Children play in the sprinklers at Morris K. Udall Park on Sept. 2. A number of Tucson heat records were smashed last year.

Think Phoenix. Think Yuma. Think Las Vegas. Think Abu Dhabi, even Riyadh.

From a drought standpoint, 2020 in Tucson resembled those rain-starved desert cities far more than itself during our driest year on record.

Pounded by the twin forces of a nonexistent summer monsoon and a La Niña fall-winter event, Tucson got only 4.17 inches of rain last year. That’s more than 6 inches below the average annual total of 10.59 inches.

The previous record low rainfall came 96 years ago — 5.07 inches in 1924, the National Weather Service said. The service’s records for Tucson date to 1895.

Every month last year got less rainfall than normal. It was the first time that happened since the weather service started keeping such records for Tucson in the early 1950s, said the service’s annual Tucson climate report.

The summer monsoon rainfall of 1.62 inches made for the second-driest monsoon season on record. That was one one-hundredth of an inch more rain than in the driest monsoon on record, in 1924.

Ratcheting up the discomfort level, the drought was coupled with Tucson’s second-hottest year on record. The city’s average annual temperature of 72.6 degrees trailed only 2017’s annual average of 73.3 degrees, the weather service said.

Not only did Tucson have its largest number of 100-plus degree days on record last year — 108 — it also had the most 105-degree plus days on record — 57.

Tucson’s 35 days in which low temperatures hit at least 80 degrees and 75 days where they hit 75 degrees or more far exceeded previous records.

But extreme heat in Tucson is hardly shocking now. Eight of the city’s hottest years on record have occurred starting in 2009.

Rainfall in 2020 here, however, followed two years of above-normal annual Tucson totals. It was also:

  • Almost an inch less than the 5 inches that fell in Phoenix last year, and almost 3 inches less than the Valley of the Sun gets in a normal year.
  • Only 0.05 inch more than what normally falls annually in Las Vegas.
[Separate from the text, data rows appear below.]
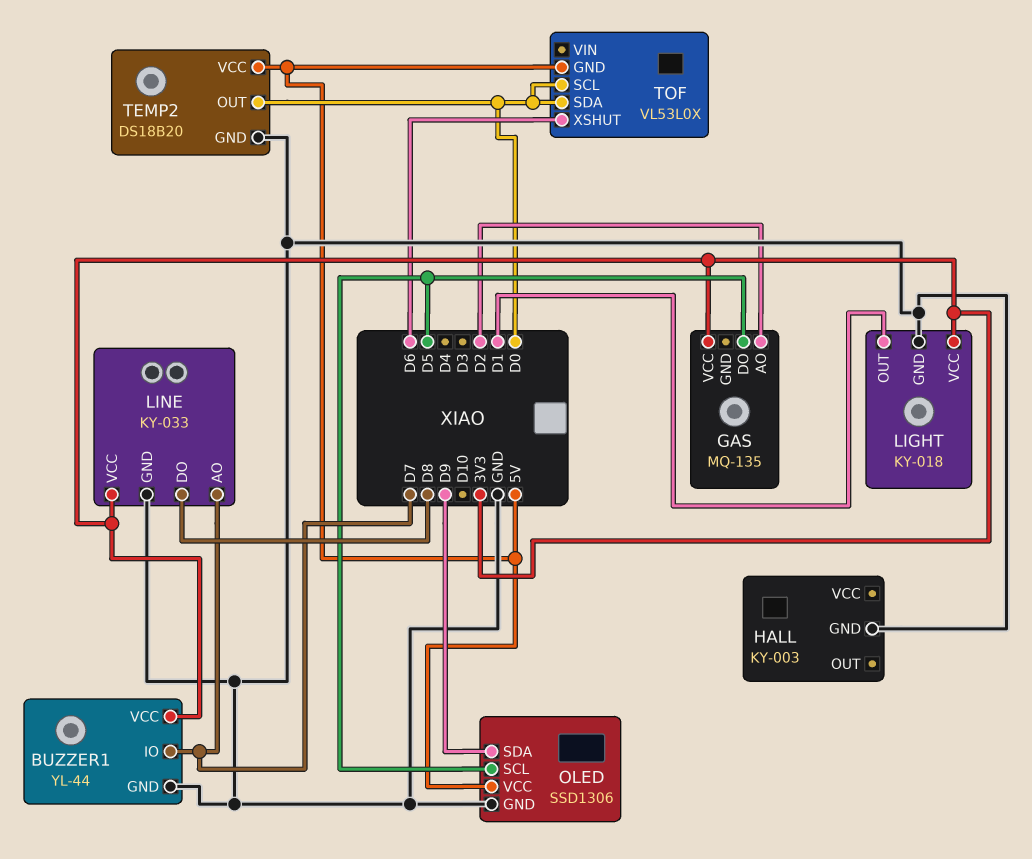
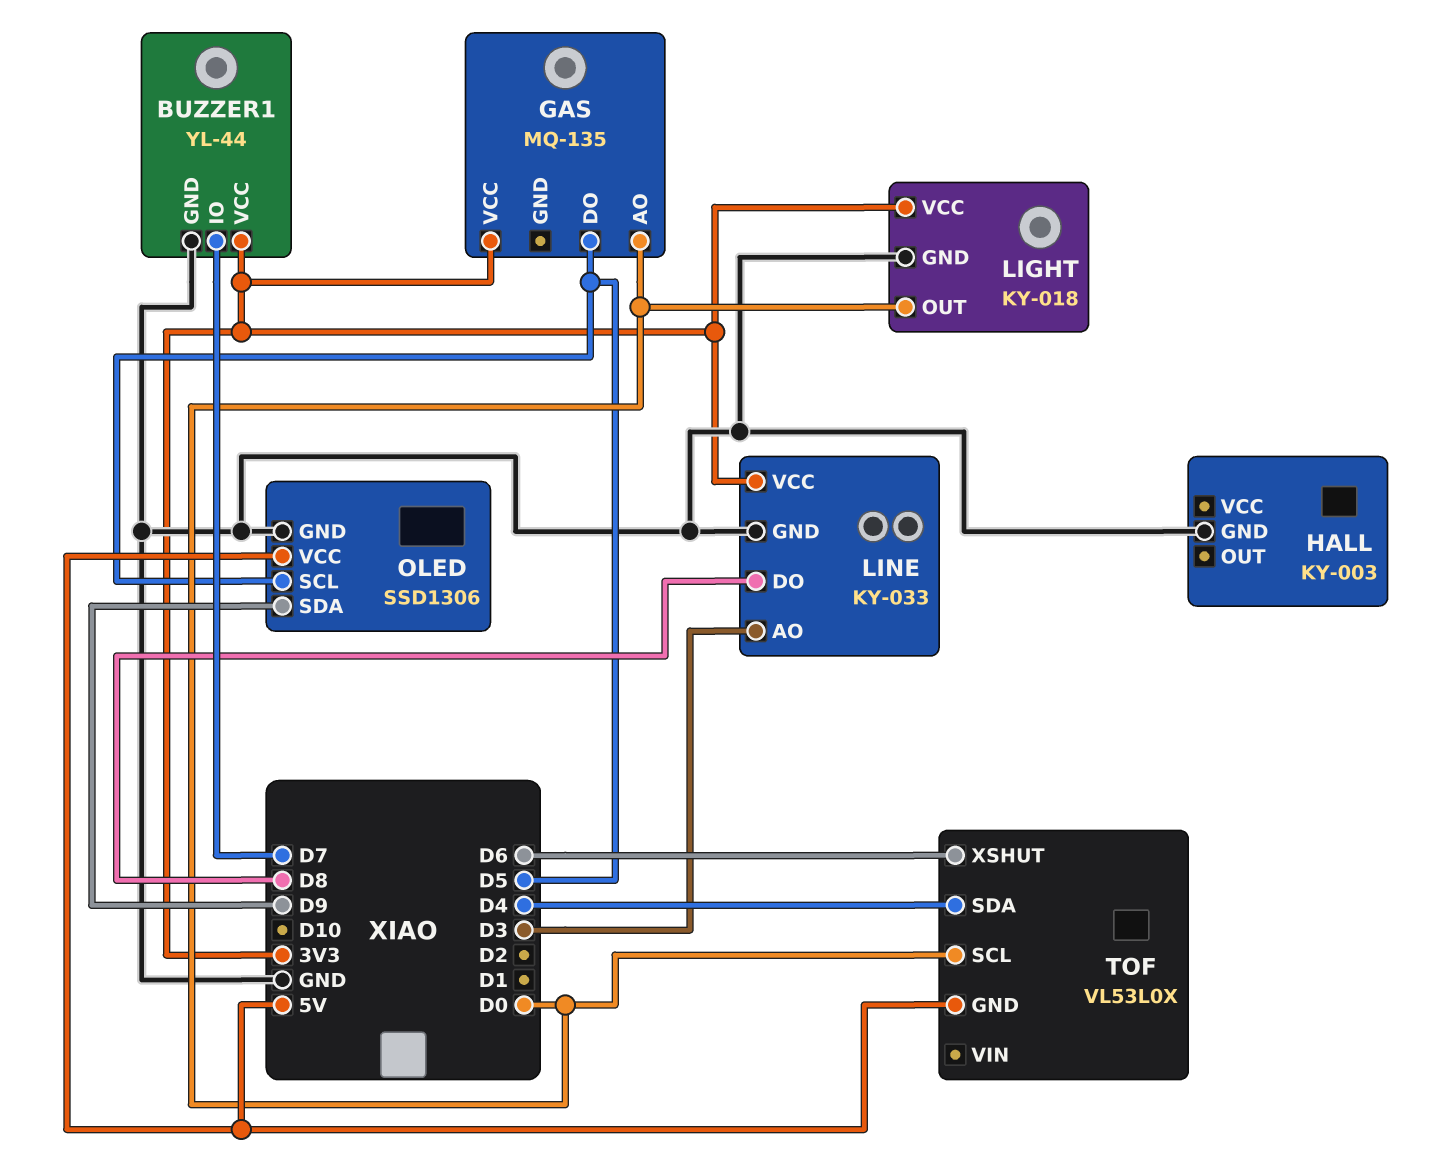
GAS pin AO: D2 -> D0
LIGHT pin OUT: D1 -> D0
LINE pin AO: D7 -> D3
TEMP2: DS18B20 -> none
TEMP2 pin GND: GND -> none
TEMP2 pin OUT: D0 -> none
TEMP2 pin VCC: 5V -> none
TOF pin SDA: D0 -> D4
Its 2020 rainfall was much lower than ours at 2.35 inches.
  • Only 0.02 inch more than what normally falls in Yuma, and barely a half-inch more than Yuma’s 2020 total rainfall.
  • Only an inch more than what normally falls annually in Abu Dhabi, United Arab Emirates, and 0.17 of an inch more than what falls in Riyadh, Saudi Arabia.

“The first part of the year we got some rain. Although it was still below normal, we still had storms,” said John Glueck, a senior weather service meteorologist in Tucson, in explaining last year’s record drought here. “When we got into summer, high pressure for the most part sat over the state. It was not a favorable flow for the monsoon.
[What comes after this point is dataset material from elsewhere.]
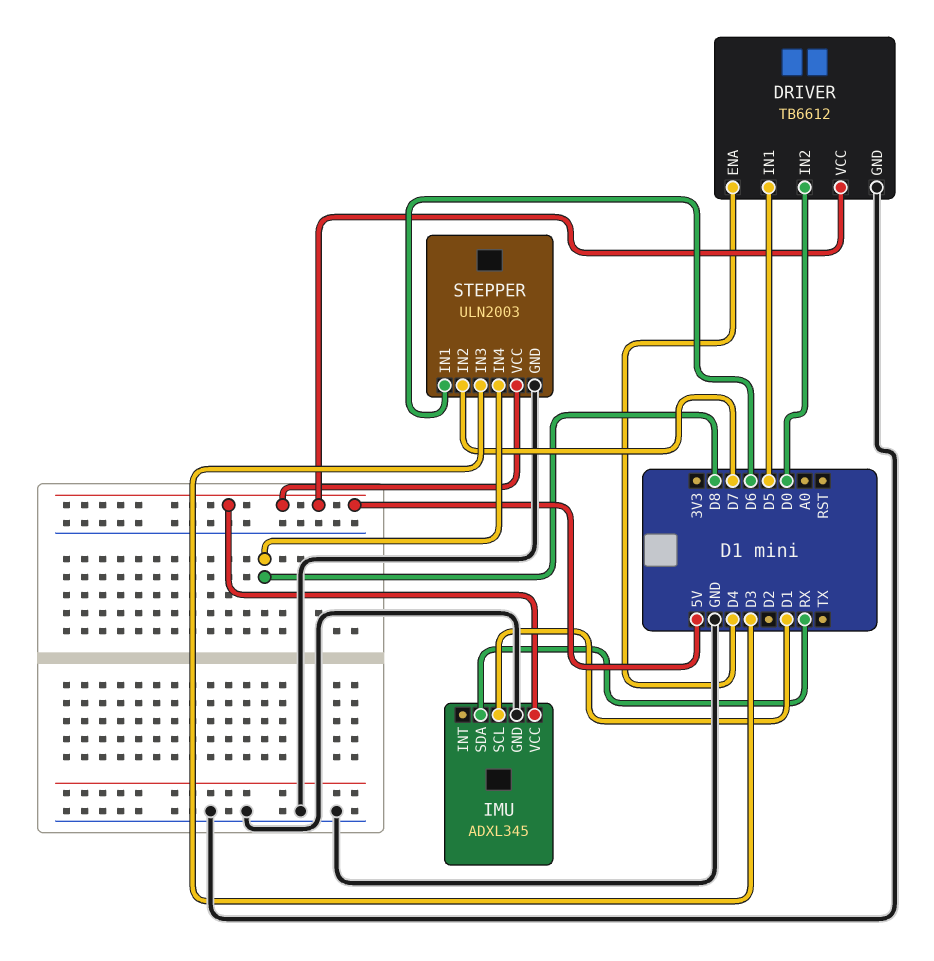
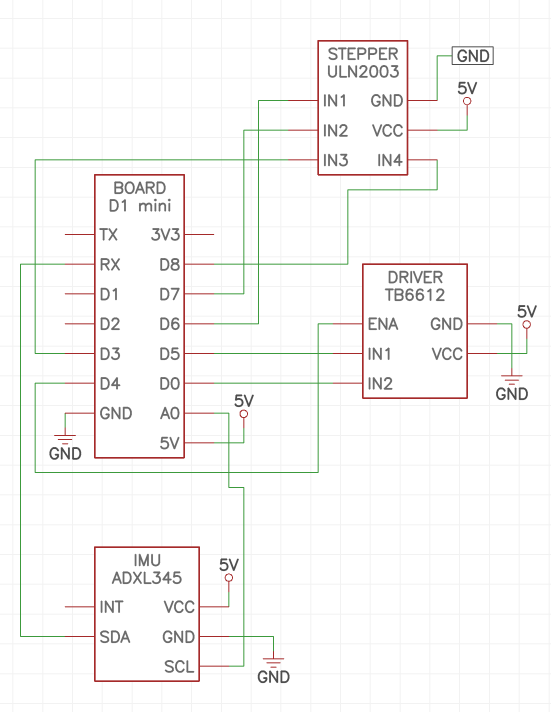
IMU pin SCL: D1 -> A0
“Now, with La Niña conditions, there are normally dry conditions associated with that,” Glueck said, referring to a winter weather phenomena triggered by major variations in sea-surface temperatures across much of the equatorial Pacific Ocean.

He noted that Phoenix got only 15 days of rain, compared to Tucson’s 30. But Phoenix had two days with more than an inch each of rainfall, whereas Tucson’s biggest storm produced only 0.78 of an inch and half of its 30 days of rain produced 0.1 of an inch or less.

Glueck couldn’t account for those differences, or for why Tucson’s 2020 weather was much drier compared to normal than Phoenix’s weather last year. “You can’t explain it. It’s just one of those things,” he said.

Personally, Glueck, who regularly compiles Tucson’s annual weather statistics and has worked for the weather service here 24 years, said he’s gotten used to the extreme heat.

But he granted that the way the “nonsoon” worked out this year was depressing.

“A lot of people really, after our winter storms, then the initial heat waves in May and June, they look forward to the lightning events and rain after that. But the cooling we look forward to, (that accompanies the monsoon), that just wasn’t there last year.”

As for 2021, the weather service predicts the dry weather accompanying La Niña should last into early summer, while higher-than-normal temperatures are expected indefinitely.

While the weather service predicts an equal chance of above- or below-normal precipitation starting in six months, Glueck said he thinks this year’s monsoon season won’t be as bad as last year’s.

Records show a “mixed bag” of wet and dry monsoon seasons following La Niña, but there have been more wet post-La Niña monsoons overall, he said.

“Considering what last year was, you can’t get any worse,” Glueck said.

As for the long term, Tucson last year had its 22nd straight year of above-normal temperatures. Climate scientists here and elsewhere expect it will continue getting hotter over the coming decades.

“It is just a matter of how hot it will be. We just all can hope and cross our fingers that we have an active monsoon,” Glueck said.

Glueck declined to say, however, whether he thinks Tucson’s in a long-term drought, a point of contention among many climate scientists.

“I’d just rather not answer that question,” he said.